Seasickness on the crossing was widespread at all the landings. The wind had whipped up rough seas and made the crossing a torment for many. “It wasn’t too bad for us sailors,” commented a Royal Navy Commando, Ronald McKinlay, “but I think one of the main reasons why Normandy was a great success was that the soldiers would much rather have fought thousands of Germans than go back into those boats and be seasick again.”

At Juno, as on all the beaches, the warships offshore were starting their final hour of bombardment of the German batteries, in anticipation of the troops reaching them and advancing beyond them. Above the beachhead the Allied air forces flew a total of 13,688 sorties on June 6. These included reconnaissance flights above and beyond the beachhead, cross-Channel shipping protection, smokescreen cover, convoy and beach cover, artillery spotting, anti-U-boat patrols, parachutist and glider tugs, defensive patrols and offensive sweeps.

The German lacked the ability in the air to respond to the landings. When darkness fell, Allied night fighters patrolled above the shipping lanes and beachhead. To assist them, five tank landing ships had been converted into Fighter Direction Tenders (FDTs), with radar apparatus set up on the deck, and Royal Air Force as well as Royal Navy personnel. For a week, these vessels remained off each of the beaches, guiding the Allied fighter force.

The night air defenses on D-Day had been planned at Montgomery’s headquarters by his Anti-Aircraft Adviser, Brigadier Basil Hughes, an expert on the uses of radar, who was said to be able to walk into any radar cabin and diagnose its sets’ faults at once. In the run-up to D-Day, Hughes had both planned and established the system of coordination between British and American anti-aircraft units.

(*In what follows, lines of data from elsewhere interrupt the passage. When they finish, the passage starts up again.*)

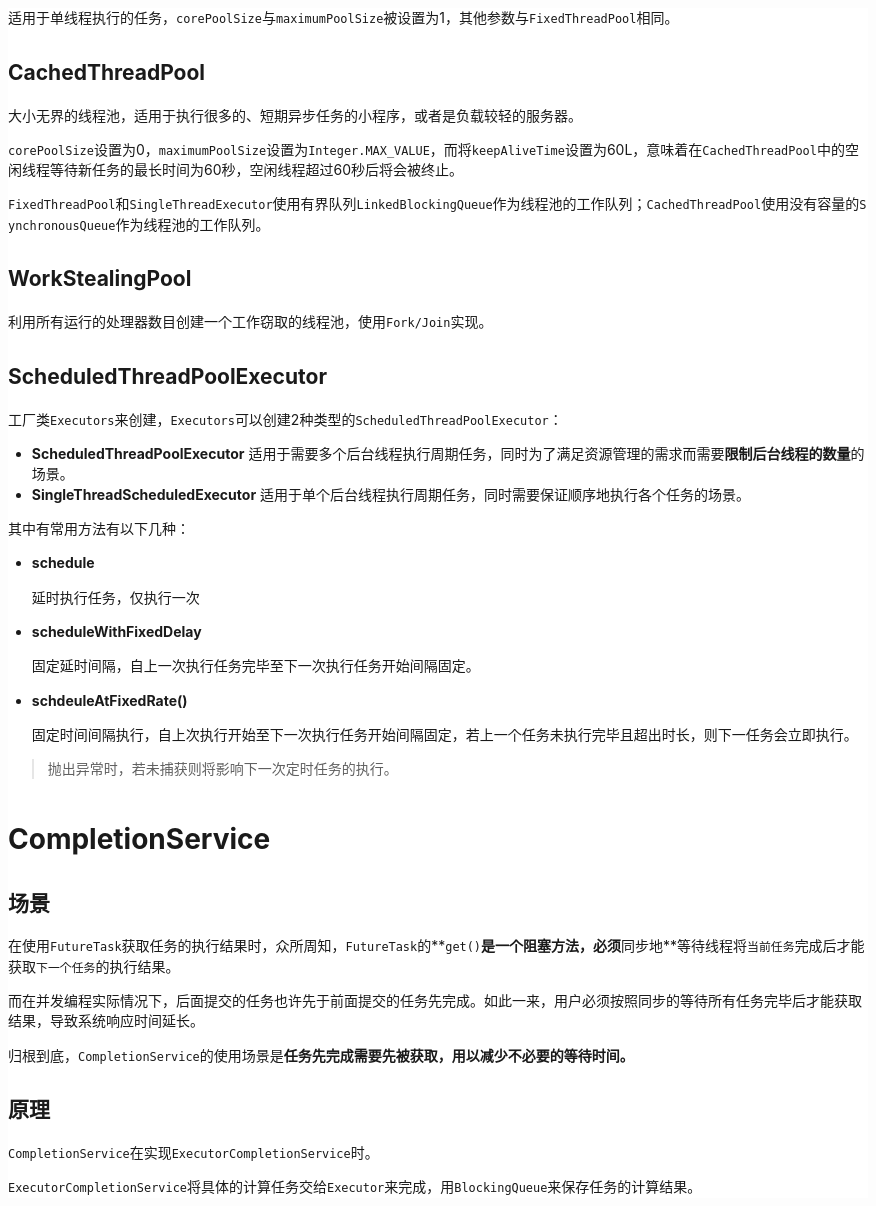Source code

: 适用于单线程执行的任务，`corePoolSize`与`maximumPoolSize`被设置为1，其他参数与`FixedThreadPool`相同。

## **CachedThreadPool**

大小无界的线程池，适用于执行很多的、短期异步任务的小程序，或者是负载较轻的服务器。

`corePoolSize`设置为0，`maximumPoolSize`设置为`Integer.MAX_VALUE`，而将`keepAliveTime`设置为60L，意味着在`CachedThreadPool`中的空闲线程等待新任务的最长时间为60秒，空闲线程超过60秒后将会被终止。

`FixedThreadPool`和`SingleThreadExecutor`使用有界队列`LinkedBlockingQueue`作为线程池的工作队列；`CachedThreadPool`使用没有容量的`SynchronousQueue`作为线程池的工作队列。

## **WorkStealingPool**

利用所有运行的处理器数目创建一个工作窃取的线程池，使用`Fork/Join`实现。

## **ScheduledThreadPoolExecutor**

工厂类`Executors`来创建，`Executors`可以创建2种类型的`ScheduledThreadPoolExecutor`：

- **ScheduledThreadPoolExecutor**	适用于需要多个后台线程执行周期任务，同时为了满足资源管理的需求而需要**限制后台线程的数量**的场景。
- **SingleThreadScheduledExecutor**	适用于单个后台线程执行周期任务，同时需要保证顺序地执行各个任务的场景。

其中有常用方法有以下几种：

- **schedule**

  延时执行任务，仅执行一次

- **scheduleWithFixedDelay**

  固定延时间隔，自上一次执行任务完毕至下一次执行任务开始间隔固定。

- **schdeuleAtFixedRate()**

  固定时间间隔执行，自上次执行开始至下一次执行任务开始间隔固定，若上一个任务未执行完毕且超出时长，则下一任务会立即执行。

> 抛出异常时，若未捕获则将影响下一次定时任务的执行。

# CompletionService

## 场景

在使用`FutureTask`获取任务的执行结果时，众所周知，`FutureTask`的**`get()`**是一个阻塞方法，必须**同步地**等待线程将`当前任务`完成后才能获取`下一个任务`的执行结果。

而在并发编程实际情况下，后面提交的任务也许先于前面提交的任务先完成。如此一来，用户必须按照同步的等待所有任务完毕后才能获取结果，导致系统响应时间延长。

归根到底，`CompletionService`的使用场景是**任务先完成需要先被获取，用以减少不必要的等待时间。**

## 原理

`CompletionService`在实现`ExecutorCompletionService`时。

`ExecutorCompletionService`将具体的计算任务交给`Executor`来完成，用`BlockingQueue`来保存任务的计算结果。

The German navy was unable to halt or even harass the cross-Channel invading forces. Navy Group West, based at Cherbourg, consisted of only sixty craft, which were under continual Allied air attack. The destroyer flotilla had been reduced to two operational vessels. The Allied naval operations during June 6 were of great complexity and daring, the culmination of more than a year of intense preparation, no less complex or difficult than the air and land operations. In all, seven thousand Allied ships took part on D-Day. The written orders for their maneuvering in the crowded offshore waters of the landing areas, bringing the men to the shore and bombarding the German shore defenses, filled a thousand pages.

The largest component of Neptune was more than four thousand landing craft. Half of these, including the main tank landing craft (the LSTs), could travel under their own power. The others were taken across the Channel by armed salvage tugs and protected by armed trawlers. Almost all the LSTs had been built in the United States. Each could carry eighteen tanks or thirty trucks, or 500 to 1,400 tons of supplies. This landing craft armada was preceded by 287 minesweepers clearing a path for it and by 138 warships bombarding the German coastal defenses.

Churchill had hoped to witness the landings on D-Day from a warship offshore, but both the king and Eisenhower had dissuaded him. General de Gaulle had also hoped to go ashore, as France’s liberator, as soon as possible. Both men had to wait, Churchill until D+6 and de Gaulle until D+8. It was not the visitors, however exalted, but the fighting men who were the focus of attention and bore the burden of fighting from the first hours, in the air, at sea, and on land.